Soweit aus dem Zweckbetrieb Verluste erwirtschaftet werden und die vorgenannte Option nicht ausgeübt wird, besteht die Gefahr, dass die Gemeinnützigkeit entzogen wird, wenn Verluste aus dem wirtschaftlichen Geschäftsbetrieb mit Einnahmen aus dem ideellen Teil ausgeglichen werden. In diesem Fall führt die Option nach § 67a Abs. 2 und 3 AO zu einem steuerfreien Zweckbetrieb wenn keine bezahlten Sportler teilnehmen, so dass ein etwaiger Verlust unschädlich aus dem ideellen Bereich ausgeglichen wird.

Wird der wirtschaftliche Geschäftsbetrieb nach § 14 AO unverändert weiter geführt, so verliert der Verein nach § 64 AO die Steuervergünstigungen für die dem Geschäftsbetrieb zuzuordnenden Besteuerungsgrundlagen. Es werden aber vom Gewerbeertrag gem. § 11 Abs. 1 Nr. 2 GewStG 3.900 € als Freibetrag abgezogen.

Wird der Betrag von 35.000,- im Folgejahr wieder unterschritten, entfällt gem. § 64 Abs. 3 AO die Besteuerungspflicht. Diese Regelung gilt dann auch für die Beurteilung der Buchführungspflicht nach § 141 Abs. 2 AO . Ein Entzug der Gemeinnützigkeit alleine wegen der Erzielung von Einnahmen über EUR 35.000,- wäre aber nicht gegeben.

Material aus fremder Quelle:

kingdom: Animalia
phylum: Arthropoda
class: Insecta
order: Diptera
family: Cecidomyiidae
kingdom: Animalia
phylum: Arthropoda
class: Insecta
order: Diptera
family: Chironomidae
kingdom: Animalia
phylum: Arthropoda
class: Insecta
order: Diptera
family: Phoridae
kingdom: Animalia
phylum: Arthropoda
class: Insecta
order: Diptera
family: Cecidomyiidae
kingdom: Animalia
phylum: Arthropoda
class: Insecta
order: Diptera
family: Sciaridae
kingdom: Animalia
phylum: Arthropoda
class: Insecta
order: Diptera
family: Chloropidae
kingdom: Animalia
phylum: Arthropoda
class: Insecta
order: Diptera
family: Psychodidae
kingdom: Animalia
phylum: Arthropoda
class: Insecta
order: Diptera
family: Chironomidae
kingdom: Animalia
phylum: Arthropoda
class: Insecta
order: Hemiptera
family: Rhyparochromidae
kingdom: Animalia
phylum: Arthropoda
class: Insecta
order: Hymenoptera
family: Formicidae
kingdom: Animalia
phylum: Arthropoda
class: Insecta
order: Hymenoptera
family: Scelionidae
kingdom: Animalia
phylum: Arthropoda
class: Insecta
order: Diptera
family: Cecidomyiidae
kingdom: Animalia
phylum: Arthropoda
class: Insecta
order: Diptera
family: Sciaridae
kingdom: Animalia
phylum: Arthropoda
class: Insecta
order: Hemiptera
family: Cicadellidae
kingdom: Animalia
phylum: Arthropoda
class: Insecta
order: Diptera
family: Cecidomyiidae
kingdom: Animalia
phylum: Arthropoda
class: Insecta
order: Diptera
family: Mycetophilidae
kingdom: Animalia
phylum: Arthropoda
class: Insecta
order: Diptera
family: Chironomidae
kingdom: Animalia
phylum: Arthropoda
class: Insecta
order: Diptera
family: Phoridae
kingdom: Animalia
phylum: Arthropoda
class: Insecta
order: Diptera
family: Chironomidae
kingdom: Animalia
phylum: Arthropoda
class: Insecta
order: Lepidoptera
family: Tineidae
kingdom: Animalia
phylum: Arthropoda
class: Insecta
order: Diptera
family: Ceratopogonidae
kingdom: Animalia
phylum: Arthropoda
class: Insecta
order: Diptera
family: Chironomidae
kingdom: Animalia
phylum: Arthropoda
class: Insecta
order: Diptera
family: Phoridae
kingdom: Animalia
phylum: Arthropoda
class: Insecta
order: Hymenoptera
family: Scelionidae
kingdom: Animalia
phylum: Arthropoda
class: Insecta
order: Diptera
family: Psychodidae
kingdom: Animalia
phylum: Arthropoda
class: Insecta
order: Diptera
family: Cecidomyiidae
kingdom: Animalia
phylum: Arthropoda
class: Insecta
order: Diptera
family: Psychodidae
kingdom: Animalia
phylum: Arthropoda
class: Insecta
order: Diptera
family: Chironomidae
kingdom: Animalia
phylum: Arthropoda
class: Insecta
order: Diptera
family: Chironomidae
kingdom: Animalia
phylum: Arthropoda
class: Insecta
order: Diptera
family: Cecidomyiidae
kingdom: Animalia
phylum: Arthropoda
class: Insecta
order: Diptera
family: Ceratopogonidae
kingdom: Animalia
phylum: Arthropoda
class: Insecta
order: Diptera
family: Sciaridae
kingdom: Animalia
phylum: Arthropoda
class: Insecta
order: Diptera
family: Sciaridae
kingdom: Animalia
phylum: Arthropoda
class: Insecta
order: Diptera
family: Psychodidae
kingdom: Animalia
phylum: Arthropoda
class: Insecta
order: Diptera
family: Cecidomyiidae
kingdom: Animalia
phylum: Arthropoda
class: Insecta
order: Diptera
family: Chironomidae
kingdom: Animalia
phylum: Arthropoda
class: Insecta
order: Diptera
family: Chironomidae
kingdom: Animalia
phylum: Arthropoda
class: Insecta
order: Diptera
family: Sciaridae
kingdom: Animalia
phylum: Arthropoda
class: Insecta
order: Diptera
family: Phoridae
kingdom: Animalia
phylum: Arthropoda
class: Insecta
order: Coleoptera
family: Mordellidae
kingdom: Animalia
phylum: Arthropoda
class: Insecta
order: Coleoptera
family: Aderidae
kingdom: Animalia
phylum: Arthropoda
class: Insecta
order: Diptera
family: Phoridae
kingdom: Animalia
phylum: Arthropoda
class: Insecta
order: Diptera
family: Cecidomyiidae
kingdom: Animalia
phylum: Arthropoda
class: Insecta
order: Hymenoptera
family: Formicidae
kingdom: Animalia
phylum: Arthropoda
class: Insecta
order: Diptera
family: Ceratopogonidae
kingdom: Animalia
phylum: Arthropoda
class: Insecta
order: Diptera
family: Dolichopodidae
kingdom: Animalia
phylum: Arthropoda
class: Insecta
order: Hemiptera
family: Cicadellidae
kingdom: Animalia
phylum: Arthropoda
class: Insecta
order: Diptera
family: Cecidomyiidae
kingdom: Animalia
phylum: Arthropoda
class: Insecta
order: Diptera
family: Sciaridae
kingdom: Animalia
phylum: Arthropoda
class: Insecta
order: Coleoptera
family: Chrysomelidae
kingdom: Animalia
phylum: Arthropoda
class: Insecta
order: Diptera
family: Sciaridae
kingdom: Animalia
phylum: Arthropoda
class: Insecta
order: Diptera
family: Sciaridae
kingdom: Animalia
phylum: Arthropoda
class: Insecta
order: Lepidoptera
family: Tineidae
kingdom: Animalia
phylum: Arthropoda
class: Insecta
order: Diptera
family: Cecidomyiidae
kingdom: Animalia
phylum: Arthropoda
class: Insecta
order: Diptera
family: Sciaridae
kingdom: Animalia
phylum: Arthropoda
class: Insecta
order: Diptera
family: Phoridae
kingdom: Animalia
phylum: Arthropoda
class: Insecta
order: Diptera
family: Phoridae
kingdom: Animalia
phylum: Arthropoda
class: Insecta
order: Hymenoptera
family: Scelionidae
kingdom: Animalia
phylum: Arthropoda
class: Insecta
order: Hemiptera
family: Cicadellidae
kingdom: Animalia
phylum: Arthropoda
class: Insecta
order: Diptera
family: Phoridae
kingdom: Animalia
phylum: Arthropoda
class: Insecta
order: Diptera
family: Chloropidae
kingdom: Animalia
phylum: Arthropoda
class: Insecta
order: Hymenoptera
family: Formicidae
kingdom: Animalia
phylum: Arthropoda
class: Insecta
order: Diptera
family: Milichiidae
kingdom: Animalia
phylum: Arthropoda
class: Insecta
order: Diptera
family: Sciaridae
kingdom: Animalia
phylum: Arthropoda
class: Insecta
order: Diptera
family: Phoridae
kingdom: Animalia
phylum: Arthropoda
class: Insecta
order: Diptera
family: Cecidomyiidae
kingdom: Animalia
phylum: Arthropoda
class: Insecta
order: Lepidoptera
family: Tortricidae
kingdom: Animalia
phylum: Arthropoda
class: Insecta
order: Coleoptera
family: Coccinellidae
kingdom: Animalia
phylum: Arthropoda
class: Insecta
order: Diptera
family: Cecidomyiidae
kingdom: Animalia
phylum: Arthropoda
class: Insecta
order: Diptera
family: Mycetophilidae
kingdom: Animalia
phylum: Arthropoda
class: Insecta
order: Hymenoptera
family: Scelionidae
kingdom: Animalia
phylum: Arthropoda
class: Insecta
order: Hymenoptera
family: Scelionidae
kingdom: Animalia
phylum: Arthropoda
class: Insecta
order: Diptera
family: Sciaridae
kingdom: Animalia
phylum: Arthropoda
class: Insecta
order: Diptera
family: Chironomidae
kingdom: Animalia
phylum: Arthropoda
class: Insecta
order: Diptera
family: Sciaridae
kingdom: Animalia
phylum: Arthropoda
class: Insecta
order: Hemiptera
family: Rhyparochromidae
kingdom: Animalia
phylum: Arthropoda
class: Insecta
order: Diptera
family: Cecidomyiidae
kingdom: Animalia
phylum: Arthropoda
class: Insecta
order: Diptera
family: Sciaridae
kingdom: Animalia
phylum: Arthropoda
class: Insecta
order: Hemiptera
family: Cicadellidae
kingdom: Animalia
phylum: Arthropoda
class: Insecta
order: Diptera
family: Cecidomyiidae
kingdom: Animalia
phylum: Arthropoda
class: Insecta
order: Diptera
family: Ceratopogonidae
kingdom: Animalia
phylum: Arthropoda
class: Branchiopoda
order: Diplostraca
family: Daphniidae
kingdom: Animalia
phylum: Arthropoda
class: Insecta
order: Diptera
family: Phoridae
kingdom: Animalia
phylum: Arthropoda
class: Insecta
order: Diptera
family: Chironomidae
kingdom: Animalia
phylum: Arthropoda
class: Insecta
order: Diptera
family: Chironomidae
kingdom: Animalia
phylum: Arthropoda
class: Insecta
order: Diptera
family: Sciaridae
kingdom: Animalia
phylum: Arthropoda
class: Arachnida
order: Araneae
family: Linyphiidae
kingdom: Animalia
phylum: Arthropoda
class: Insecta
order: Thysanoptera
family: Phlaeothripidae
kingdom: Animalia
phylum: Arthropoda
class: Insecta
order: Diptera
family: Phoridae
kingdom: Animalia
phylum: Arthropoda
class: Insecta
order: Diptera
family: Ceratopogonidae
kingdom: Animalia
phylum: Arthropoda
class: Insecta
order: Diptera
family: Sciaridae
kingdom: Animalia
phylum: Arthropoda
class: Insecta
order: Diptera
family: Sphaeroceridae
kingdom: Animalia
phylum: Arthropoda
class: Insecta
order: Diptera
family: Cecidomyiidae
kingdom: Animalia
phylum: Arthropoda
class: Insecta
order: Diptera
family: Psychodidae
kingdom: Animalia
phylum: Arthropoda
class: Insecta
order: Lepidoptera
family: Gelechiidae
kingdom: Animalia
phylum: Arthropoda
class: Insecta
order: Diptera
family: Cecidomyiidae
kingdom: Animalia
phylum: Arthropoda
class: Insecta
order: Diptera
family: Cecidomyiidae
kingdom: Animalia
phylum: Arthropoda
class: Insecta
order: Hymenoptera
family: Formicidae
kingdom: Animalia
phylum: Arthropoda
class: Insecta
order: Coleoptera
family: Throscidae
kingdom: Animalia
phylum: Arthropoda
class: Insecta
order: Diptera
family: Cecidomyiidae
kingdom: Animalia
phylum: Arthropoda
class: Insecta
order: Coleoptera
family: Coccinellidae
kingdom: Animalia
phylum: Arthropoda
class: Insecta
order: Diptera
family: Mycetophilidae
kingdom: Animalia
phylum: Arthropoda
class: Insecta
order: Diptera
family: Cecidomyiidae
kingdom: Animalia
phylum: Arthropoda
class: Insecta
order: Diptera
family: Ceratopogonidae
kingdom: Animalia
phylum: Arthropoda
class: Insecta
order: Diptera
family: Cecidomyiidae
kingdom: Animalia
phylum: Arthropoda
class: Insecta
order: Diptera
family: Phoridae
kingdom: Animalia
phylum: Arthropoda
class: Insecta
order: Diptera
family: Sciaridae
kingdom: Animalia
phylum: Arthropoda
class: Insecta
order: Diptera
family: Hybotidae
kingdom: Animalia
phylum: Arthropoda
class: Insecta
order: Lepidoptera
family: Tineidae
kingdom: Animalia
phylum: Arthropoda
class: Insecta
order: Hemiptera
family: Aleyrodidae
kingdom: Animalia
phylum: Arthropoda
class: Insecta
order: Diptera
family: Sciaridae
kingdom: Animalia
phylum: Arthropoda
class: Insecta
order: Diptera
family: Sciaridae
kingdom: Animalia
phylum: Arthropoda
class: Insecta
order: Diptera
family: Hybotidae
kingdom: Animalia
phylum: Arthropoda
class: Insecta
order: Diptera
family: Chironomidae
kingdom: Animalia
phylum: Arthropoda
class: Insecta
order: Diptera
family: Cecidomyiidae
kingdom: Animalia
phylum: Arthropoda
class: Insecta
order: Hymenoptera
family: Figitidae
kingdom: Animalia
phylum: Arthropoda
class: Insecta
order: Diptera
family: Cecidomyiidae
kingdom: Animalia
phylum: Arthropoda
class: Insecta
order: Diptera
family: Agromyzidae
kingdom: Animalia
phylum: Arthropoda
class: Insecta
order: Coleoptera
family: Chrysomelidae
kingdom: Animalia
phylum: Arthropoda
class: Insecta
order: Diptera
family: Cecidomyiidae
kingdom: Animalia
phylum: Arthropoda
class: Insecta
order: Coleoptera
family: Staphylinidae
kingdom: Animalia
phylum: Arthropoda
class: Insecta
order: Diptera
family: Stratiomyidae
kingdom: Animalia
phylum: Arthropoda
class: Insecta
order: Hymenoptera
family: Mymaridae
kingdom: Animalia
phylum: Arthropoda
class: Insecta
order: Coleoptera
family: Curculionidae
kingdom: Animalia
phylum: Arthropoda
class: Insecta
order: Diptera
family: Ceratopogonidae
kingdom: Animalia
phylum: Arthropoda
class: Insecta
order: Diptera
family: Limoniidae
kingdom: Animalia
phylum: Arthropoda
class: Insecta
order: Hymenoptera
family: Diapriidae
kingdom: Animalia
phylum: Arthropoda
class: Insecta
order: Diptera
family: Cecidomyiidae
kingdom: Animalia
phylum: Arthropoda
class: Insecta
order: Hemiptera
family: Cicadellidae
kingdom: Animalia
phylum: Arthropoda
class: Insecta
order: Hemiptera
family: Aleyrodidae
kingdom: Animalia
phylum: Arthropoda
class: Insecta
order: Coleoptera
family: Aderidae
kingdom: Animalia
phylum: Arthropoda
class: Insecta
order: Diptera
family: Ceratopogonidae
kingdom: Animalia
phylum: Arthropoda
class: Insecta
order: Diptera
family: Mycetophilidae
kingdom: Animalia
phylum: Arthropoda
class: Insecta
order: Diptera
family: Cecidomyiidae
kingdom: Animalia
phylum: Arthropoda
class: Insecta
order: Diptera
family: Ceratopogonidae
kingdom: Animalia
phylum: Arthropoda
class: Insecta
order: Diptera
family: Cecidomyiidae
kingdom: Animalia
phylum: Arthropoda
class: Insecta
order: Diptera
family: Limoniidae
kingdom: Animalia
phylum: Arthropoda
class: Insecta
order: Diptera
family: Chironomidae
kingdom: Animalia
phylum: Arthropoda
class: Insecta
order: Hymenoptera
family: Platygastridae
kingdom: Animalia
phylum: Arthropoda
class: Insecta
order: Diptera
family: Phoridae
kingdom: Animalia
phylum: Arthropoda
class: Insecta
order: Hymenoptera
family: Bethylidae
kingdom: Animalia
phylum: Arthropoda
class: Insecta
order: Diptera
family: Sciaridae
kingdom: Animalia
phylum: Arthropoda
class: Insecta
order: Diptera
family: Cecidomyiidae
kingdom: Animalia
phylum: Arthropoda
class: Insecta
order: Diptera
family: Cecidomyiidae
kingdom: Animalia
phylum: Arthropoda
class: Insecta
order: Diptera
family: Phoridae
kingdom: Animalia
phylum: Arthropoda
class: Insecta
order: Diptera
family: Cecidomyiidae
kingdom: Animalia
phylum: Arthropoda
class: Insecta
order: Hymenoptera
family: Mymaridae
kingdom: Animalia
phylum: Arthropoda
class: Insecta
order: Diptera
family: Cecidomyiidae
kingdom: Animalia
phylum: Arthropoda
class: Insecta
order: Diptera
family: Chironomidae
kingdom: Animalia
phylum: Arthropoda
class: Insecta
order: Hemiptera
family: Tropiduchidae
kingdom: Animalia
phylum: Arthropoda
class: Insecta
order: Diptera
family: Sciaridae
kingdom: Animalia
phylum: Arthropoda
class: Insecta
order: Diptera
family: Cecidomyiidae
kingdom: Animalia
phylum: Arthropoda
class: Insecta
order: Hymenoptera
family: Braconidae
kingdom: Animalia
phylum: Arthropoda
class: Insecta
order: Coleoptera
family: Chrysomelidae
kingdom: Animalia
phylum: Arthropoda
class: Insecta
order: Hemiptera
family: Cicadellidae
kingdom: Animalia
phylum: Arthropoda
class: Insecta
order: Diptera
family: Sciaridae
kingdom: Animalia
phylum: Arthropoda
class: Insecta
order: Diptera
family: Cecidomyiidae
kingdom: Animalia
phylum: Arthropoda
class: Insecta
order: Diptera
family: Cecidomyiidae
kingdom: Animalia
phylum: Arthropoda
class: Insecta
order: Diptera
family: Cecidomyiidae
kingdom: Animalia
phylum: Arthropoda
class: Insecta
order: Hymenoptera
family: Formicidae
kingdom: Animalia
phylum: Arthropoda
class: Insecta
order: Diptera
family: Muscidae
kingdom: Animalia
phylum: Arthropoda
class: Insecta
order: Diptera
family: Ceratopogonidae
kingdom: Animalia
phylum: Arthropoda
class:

Ich hoffe Ihnen eine hilfreiche erste Einschätzung vermittelt zu haben, empfehle aber bevor Sie das Ausüben der Option nach § 67a AO in Erwägung ziehen einen Steuerberater hinzuzuziehen.

Mit besten Grüßen


§ 67a Sportliche Veranstaltungen

(1) 1Sportliche Veranstaltungen eines Sportvereins sind ein Zweckbetrieb, wenn die Einnahmen einschließlich Umsatzsteuer insgesamt 35 000 Euro im Jahr nicht übersteigen. 2Der Verkauf von Speisen und Getränken sowie die Werbung gehören nicht zu den sportlichen Veranstaltungen.
(2) 1Der Sportverein kann dem Finanzamt bis zur Unanfechtbarkeit des Körperschaftsteuerbescheids erklären, dass er auf die Anwendung des Absatzes 1 Satz 1 verzichtet. 2Die Erklärung bindet den Sportverein für mindestens fünf Veranlagungszeiträume.
(3) 1Wird auf die Anwendung des Absatzes 1 Satz 1 verzichtet, sind sportliche Veranstaltungen eines Sportvereins ein Zweckbetrieb, wenn

1.kein Sportler des Vereins teilnimmt, der für seine sportliche Betätigung oder für die Benutzung seiner Person, seines Namens, seines Bildes oder seiner sportlichen Betätigung zu Werbezwecken von dem Verein oder einem Dritten über eine Aufwandsentschädigung hinaus Vergütungen oder andere Vorteile erhält und

2. kein anderer Sportler teilnimmt, der für die Teilnahme an der Veranstaltung von dem Verein oder einem Dritten im Zusammenwirken mit dem Verein über eine Aufwandsentschädigung hinaus Vergütungen oder andere Vorteile erhält.
2Andere sportliche Veranstaltungen sind ein steuerpflichtiger wirtschaftlicher Geschäftsbetrieb. 3Dieser schließt die Steuervergünstigung nicht aus, wenn die Vergütungen oder andere Vorteile ausschließlich aus wirtschaftlichen Geschäftsbetrieben, die nicht Zweckbetriebe sind, oder von Dritten geleistet werden.